----- DOKUMENTAUSZUG

Unsere Arbeit beruht weitgehend auf dem
Engagement von ca. 200 ehrenamtlichen Mitarbeitern und Helfern, die selbst
blind oder sehbehindert sind. Sie beraten und betreuen unsere Mitglieder in den
rund 100 Selbsthilfegruppen des Verbandes in den Landkreisen und kreisfreien
Städten im Land Sachsen-Anhalt.
Im Mittelpunkt unserer Arbeit stehen der
Meinungs- und Gedankenaustausch sowie die Organisation von Begegnungen,
Veranstaltungen und Ausflügen.
Unser Verband bietet allen ratsuchenden
blinden und sehbehinderten Menschen sowie ihren Angehörigen auch professionelle
Beratung und Hilfe. Er verfügt über drei regionale Beratungsstellen in Halle,
Magdeburg und Stendal.
Hier arbeiten erfahrene Mitarbeiter, einige
davon sind selbst blind bzw. sehbehindert. Sie beraten über alle Fragen und
Probleme, die mit Blindheit und Sehbehinderung in Zusammenhang stehen und
helfen bei der Bewältigung von Schwierigkeiten mit Behörden und
Sozialleistungsträgern. Falls gewünscht, kommen sie auch ins Haus.
Der Blinden- und Sehbehinderten-Verband
finanziert seine Arbeit überwiegend aus Mitgliedsbeiträgen und Spenden. Darüber
hinaus fördern das Land Sachsen-Anhalt und einige Landkreise bzw. Städte die
Arbeit unserer regionalen Beratungsstellen.
Das vorliegende Heft soll Ihnen helfen, sich über
unsere Hilfs- und Beratungsangebote zu informieren. Es soll Menschen mit
Sehschädigungen ermöglichen, Ansprechpartner zu finden und wieder Mut im Leben
zu fassen.
Für Ihre Fragen, Anregungen und Wünsche steht
Ihnen unsere Hotline unter der Rufnummer 01805
666 456 (0,12 Cent/Min., Mobilfunkpreise können abweichen) zur Verfügung.

----------

▸ AUFGABE 1
Wo unterhält der Verband laut Dokumentauszug seine drei regionalen Beratungsstellen?
▸ AUFGABE 2
Entscheiden Sie für jede Aussage, ob sie mit dem Dokumentauszug übereinstimmt, und belegen Sie Ihr Ja oder Nein mit den maßgeblichen Worten des Textes: (a) Der Verband finanziert seine Arbeit überwiegend aus Mitgliedsbeiträgen und Spenden. (b) Die ehrenamtlichen Mitarbeiter und Helfer sind ausnahmslos sehend. (c) Die Mitarbeiter der Beratungsstellen kommen auf Wunsch auch ins Haus.
Die Einträge stammen aus einer anderen Quelle als der Dokumentauszug.

----- BEREITGESTELLTE EINTRÄGE

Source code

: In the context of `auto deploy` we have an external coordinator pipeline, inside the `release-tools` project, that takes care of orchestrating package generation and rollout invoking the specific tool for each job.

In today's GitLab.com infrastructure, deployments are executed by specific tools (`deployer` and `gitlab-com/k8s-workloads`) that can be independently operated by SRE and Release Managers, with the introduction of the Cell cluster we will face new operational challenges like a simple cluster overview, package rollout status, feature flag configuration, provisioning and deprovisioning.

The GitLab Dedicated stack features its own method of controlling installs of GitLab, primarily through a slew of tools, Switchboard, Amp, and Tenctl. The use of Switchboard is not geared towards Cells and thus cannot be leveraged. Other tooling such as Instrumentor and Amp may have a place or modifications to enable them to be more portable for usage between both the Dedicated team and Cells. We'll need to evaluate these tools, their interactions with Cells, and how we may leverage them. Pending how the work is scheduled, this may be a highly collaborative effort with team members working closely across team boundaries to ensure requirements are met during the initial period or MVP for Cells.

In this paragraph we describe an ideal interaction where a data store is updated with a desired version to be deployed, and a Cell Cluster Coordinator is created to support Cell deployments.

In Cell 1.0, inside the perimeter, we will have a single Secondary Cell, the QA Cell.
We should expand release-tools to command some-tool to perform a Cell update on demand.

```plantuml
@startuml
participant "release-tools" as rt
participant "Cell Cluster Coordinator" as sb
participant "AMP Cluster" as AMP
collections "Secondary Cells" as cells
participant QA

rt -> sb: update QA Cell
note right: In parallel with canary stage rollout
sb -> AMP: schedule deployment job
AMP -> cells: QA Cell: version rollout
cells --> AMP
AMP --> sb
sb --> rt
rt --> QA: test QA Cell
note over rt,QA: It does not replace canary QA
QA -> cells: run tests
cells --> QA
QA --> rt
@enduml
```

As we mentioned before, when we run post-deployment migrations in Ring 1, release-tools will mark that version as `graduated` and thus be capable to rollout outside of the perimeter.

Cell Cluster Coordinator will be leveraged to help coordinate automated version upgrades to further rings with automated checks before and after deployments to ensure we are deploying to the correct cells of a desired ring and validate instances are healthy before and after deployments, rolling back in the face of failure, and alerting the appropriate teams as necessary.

----------

▸ LÖSUNG 1
In Halle, Magdeburg und Stendal.

▸ LÖSUNG 2
(a) Ja: „finanziert seine Arbeit überwiegend aus Mitgliedsbeiträgen und Spenden“
(b) Nein: „die selbst blind oder sehbehindert sind“
(c) Ja: „Falls gewünscht, kommen sie auch ins Haus.“